Tous les observateurs s’attendent à ce que les combats en cours dans la région de Baghouz en Syrie scellent le sort de Daech et mettent définitivement fin à sa présence sur le sol syrien. Mais si la fin de Daech n’est plus qu’une affaire de quelques jours, va-t-elle favoriser un règlement de la crise syrienne? Tout porte à croire que non. Car le groupe extrémiste n’est que l’un des ingrédients du conflit en Syrie. Et si aujourd’hui la guerre entre le régime de Damas et la rébellion semble tranchée en faveur du premier, les raisons du conflit n’ont jamais été réglées.

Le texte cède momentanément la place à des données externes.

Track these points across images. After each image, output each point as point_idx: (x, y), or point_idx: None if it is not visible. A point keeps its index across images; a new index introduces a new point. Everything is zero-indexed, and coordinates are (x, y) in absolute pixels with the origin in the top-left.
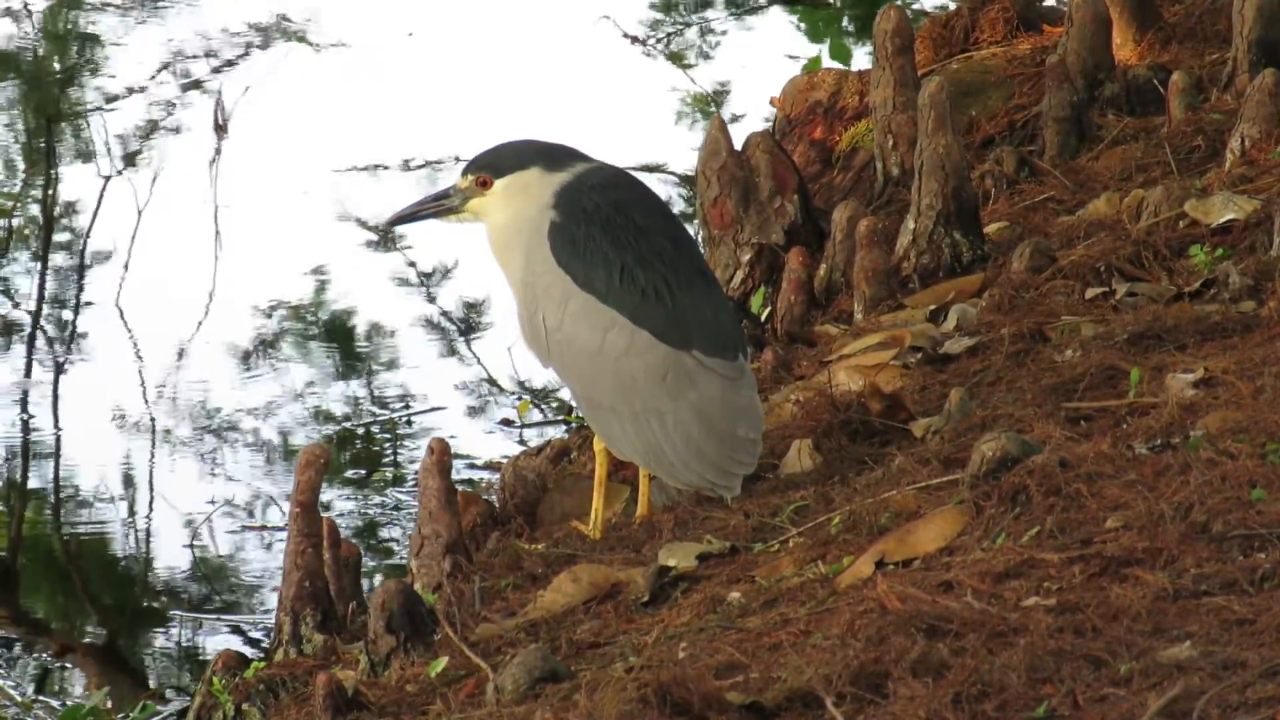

L’on ne peut que constater l’échec des deux processus de règlement politique, Genève et Astana, parrainés respectivement par les Occidentaux et la Russie.
Aujourd’hui, 8 ans après le début de la guerre, le conflit a pris plus que jamais une allure régionale et internationale et la scène est plus que jamais complexe. L’annonce du retrait américain de Syrie en décembre dernier a aiguisé l’appétit des autres puissances présentes sur le sol syrien, notamment la Russie et l’Iran. Les Russes, qui sont intervenus dans le conflit en 2015 au côté du régime de Bachar Al-Assad, ne sont pas prêts à lâcher la Syrie, qui constitue pour eux la dernière zone d’influence au Proche-Orient. Idem pour l’Iran. Pour Téhéran, la Syrie est vitale pour préserver l’axe chiite Iran-Iraq-Hezbollah face à l’axe sunnite formé des pays du Golfe. La présence en Syrie permet également à Téhéran de se rapprocher des frontières israéliennes et de générer des menaces potentielles contre Israël. Les frictions entre les deux pays ont été d’ailleurs récurrentes ces derniers mois. Téhéran et Moscou ont des intérêts communs en Syrie, mais ils sont en même temps rivaux. Les deux pays affichent clairement leur intention de prendre part aux efforts de reconstruction.
Outre la Russie et l’Iran, il y a aussi la Turquie qui craint que les Kurdes du nord de la Syrie n’obtiennent une certaine autonomie, ce qui permettrait à leurs homologues turcs d’utiliser cette région comme base arrière. D’où les interventions répétitives de l’armée turque au nord de la Syrie. Réprimés pendant des décennies, les Kurdes ont profité du retrait de l’armée syrienne pour installer sur les territoires qu’ils contrôlent au nord de la Syrie une administration semi-autonome. Leur principale milice armée, les YPG (Unités de protection du peuple), forme le noyau des Forces Démocratiques Syriennes (FDS), composées également de combattants arabes et soutenues par la coalition internationale dirigée par les Etats-Unis. Ils ont été un élément essentiel de la lutte contre Daech. Avec le retrait américain annoncé, ils craignent de se retrouver seuls face à la Turquie qui s’est déjà emparée de l’enclave d’Afrine, au nord-ouest, et menace de continuer son avancée vers d’autres territoires à l’est. Ils cherchent désormais à négocier avec le régime syrien.
Autre acteur influent: les Etats-Unis. Opposés à la présence iranienne en Syrie et soutenant les Kurdes, les Américains sont toujours présents sur le sol syrien malgré l’annonce de leur retrait, et il n’est absolument pas clair quelle stratégie ils vont suivre pour juguler l’influence iranienne. Enfin, il y a la rébellion et le régime de Bachar Al-Assad. Au début du conflit, les rebelles étaient regroupés sous la bannière de l’Armée Syrienne Libre (ASL), laissant progressivement place à une myriade de factions, allant des rebelles sans affiliation religieuse aux groupes islamistes. Leur poids s’est largement réduit à mesure des défaites infligées par le régime. Les djihadistes sont toujours présents avec Hayët Tahrir Al-Cham (l’organisation de libération du Levant), organisation contrôlée par l’ex-branche syrienne d’Al-Qaëda et implantée dans la province d’Idleb. Quant au régime syrien soutenu par l’Iran, la Russie et le Hezbollah libanais, il cherche à achever la récupération des territoires qu’il a reconquis.
Le conflit syrien, qui a pris une allure régionale et internationale, ne semble pas prendre fin. Il sera désormais politique plus que militaire.